Since the far-right Bhartiya Janata Party has come to power in India, several attempts have been made to dilute the laws aimed at safeguarding the environment. More recently, the government has decided to remove the clause mandating consent from the FRA. Needless to say, the resistance in Hasdeo is not an isolated case in India and the road ahead for Adivasi communities is all but easy.
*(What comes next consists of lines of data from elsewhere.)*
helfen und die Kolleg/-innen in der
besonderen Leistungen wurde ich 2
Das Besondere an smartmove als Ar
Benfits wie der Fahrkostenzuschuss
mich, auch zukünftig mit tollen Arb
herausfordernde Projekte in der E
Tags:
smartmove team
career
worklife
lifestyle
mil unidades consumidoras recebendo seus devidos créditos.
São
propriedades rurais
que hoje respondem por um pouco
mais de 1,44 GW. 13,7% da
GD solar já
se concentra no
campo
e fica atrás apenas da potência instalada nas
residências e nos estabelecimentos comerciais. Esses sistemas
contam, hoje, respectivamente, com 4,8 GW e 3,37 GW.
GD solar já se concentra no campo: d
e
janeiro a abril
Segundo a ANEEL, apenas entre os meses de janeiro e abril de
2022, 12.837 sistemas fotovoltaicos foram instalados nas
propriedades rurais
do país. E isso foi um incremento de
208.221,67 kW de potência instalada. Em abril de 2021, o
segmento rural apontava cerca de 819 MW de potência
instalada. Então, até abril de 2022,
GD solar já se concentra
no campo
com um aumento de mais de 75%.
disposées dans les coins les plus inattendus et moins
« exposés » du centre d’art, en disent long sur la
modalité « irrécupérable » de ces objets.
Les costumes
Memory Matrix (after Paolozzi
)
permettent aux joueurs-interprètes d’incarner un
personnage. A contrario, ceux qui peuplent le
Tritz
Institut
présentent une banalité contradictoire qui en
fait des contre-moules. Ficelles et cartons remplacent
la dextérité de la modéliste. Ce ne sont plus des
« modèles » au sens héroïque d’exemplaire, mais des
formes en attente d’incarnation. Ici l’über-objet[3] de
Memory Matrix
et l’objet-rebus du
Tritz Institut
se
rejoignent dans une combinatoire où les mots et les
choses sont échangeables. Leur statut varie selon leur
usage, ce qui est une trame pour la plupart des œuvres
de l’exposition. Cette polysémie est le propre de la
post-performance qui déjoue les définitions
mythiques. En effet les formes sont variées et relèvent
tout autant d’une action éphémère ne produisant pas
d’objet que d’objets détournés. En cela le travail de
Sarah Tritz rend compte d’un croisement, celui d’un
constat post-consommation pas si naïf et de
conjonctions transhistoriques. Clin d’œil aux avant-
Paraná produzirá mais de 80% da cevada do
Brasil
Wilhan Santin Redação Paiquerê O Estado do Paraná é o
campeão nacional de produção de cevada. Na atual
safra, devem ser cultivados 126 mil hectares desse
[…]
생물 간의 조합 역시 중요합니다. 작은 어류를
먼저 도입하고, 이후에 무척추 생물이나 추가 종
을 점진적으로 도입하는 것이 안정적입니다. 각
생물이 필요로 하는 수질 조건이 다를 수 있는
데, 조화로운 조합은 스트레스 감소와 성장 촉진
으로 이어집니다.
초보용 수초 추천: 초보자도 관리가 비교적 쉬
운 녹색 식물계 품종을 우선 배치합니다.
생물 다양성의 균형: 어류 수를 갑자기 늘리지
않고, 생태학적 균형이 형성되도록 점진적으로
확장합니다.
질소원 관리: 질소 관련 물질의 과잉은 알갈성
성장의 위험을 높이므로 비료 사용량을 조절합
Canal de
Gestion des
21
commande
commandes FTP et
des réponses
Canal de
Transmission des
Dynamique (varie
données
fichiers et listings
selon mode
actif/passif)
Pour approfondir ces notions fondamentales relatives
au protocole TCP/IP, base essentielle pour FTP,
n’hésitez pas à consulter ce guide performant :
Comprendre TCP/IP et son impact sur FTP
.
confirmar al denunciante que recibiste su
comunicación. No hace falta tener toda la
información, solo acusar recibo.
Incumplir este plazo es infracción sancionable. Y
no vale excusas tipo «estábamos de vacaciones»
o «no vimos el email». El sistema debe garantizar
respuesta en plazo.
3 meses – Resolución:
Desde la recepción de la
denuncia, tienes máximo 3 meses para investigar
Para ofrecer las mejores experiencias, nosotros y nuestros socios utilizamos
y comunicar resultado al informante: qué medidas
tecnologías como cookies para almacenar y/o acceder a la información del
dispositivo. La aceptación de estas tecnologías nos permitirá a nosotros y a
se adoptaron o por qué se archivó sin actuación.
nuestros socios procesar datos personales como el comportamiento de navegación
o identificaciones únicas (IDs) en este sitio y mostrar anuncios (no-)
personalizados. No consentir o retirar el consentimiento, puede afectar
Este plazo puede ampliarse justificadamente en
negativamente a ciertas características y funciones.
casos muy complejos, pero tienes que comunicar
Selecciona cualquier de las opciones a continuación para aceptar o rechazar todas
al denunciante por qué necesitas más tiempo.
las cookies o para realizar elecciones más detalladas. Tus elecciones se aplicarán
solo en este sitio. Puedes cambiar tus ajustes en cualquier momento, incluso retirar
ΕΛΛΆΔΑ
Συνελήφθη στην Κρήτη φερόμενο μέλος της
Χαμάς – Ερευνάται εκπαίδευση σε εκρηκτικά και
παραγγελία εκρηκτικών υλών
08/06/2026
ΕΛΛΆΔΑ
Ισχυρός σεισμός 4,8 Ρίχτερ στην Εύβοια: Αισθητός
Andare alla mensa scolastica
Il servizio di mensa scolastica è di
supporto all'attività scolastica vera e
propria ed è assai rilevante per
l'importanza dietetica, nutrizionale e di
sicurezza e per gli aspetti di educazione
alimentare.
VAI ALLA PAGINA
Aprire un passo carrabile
As is the case with most indigenous resistance movements around the world, the struggle of the people of Hasdeo will continue as long as they live. Often activists have acknowledged that if it were not for the resilience of the communities, the Hasdeo forest would have been destroyed years ago. Rather than the G7 inviting India’s prime minister Narendra Modi as a special guest and cheering at his empty pledges, governments around the world would do well to take a close look at India’s current trajectory. Laws protective of both the environment and people are already being rolled back, while rights are being cancelled and diluted.

With India’s most powerful corporation and the state against the people of Hasdeo, one might think their struggle is a lost cause. In fact, this struggle is a stand-in for our collective future: It is a decision between developmental capitalism or the survival of our planet as we know it. The Adivasi people of Hasdeo Aranya, as most indigenous peoples, fight for us all and the world we live in. Holding the Indian government and India’s mega-corporations accountable as per their international obligations, is the task of the international community – and they better live up to it for all our sakes.

Tara Roy

Tara Roy is an independent researcher and advocacy consultant working with indigenous communities in India.